CUDA Driver Version / Runtime Version 5.0 / 5.0
CUDA Capability Major/Minor version number: 2.0
Total amount of global memory: 5375 MBytes (5636292608 bytes)
(14) Multiprocessors x ( 32) CUDA Cores/MP: 448 CUDA Cores
GPU Clock rate: 1147 MHz (1.15 GHz)
Memory Clock rate: 1494 Mhz
Memory Bus Width: 384-bit
L2 Cache Size: 786432 bytes
Max Texture Dimension Size (x,y,z) 1D=(65536), 2D=(65536,65535), 3D=(2048,2048,2048)

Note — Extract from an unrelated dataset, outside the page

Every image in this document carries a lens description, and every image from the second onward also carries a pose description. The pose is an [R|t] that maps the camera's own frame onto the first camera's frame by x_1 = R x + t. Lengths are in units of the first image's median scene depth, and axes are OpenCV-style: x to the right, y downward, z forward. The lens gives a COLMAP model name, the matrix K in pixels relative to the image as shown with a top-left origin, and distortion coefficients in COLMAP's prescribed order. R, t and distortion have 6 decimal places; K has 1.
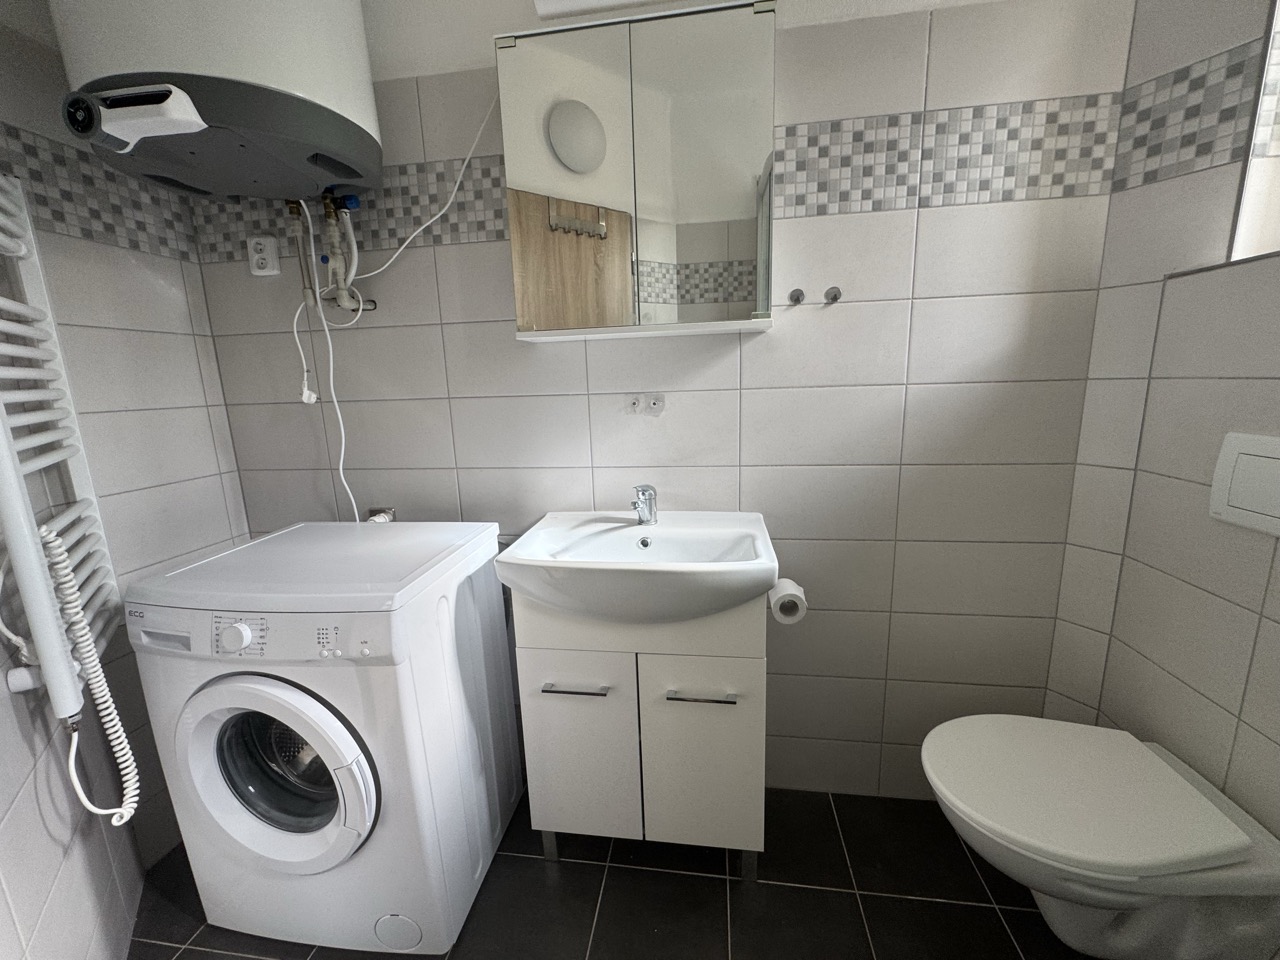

Max Layered Texture Size (dim) x layers 1D=(16384) x 2048, 2D=(16384,16384) x 2048
Total amount of constant memory: 65536 bytes
Total amount of shared memory per block: 49152 bytes
Total number of registers available per block: 32768
Warp size: 32
Maximum number of threads per multiprocessor: 1536
Maximum number of threads per block: 1024
Maximum sizes of each dimension of a block: 1024 x 1024 x 64
Maximum sizes of each dimension of a grid: 65535 x 65535 x 65535
Maximum memory pitch: 2147483647 bytes
Texture alignment: 512 bytes
Concurrent copy and execution: Yes with 2 copy engine(s)
Run time limit on kernels: No
Integrated GPU sharing Host Memory: No
Support host page-locked memory mapping: Yes
Concurrent kernel execution: Yes
Alignment requirement for Surfaces: Yes
Device has ECC support enabled: Yes
Device is using TCC driver mode: No
Device supports Unified Addressing (UVA): Yes
Device PCI Bus ID / PCI location ID: 1 / 0
Compute Mode:
< Default (multiple host threads can use ::cudaSetDevice() with device simultaneously) >
deviceQuery, CUDA Driver = CUDART, CUDA Driver Version = 5.0, CUDA Runtime Version = 5.0, NumDevs = 1, Device = Tesla C2070
I’m not sure what other things to check, any pointers would be much appreciated.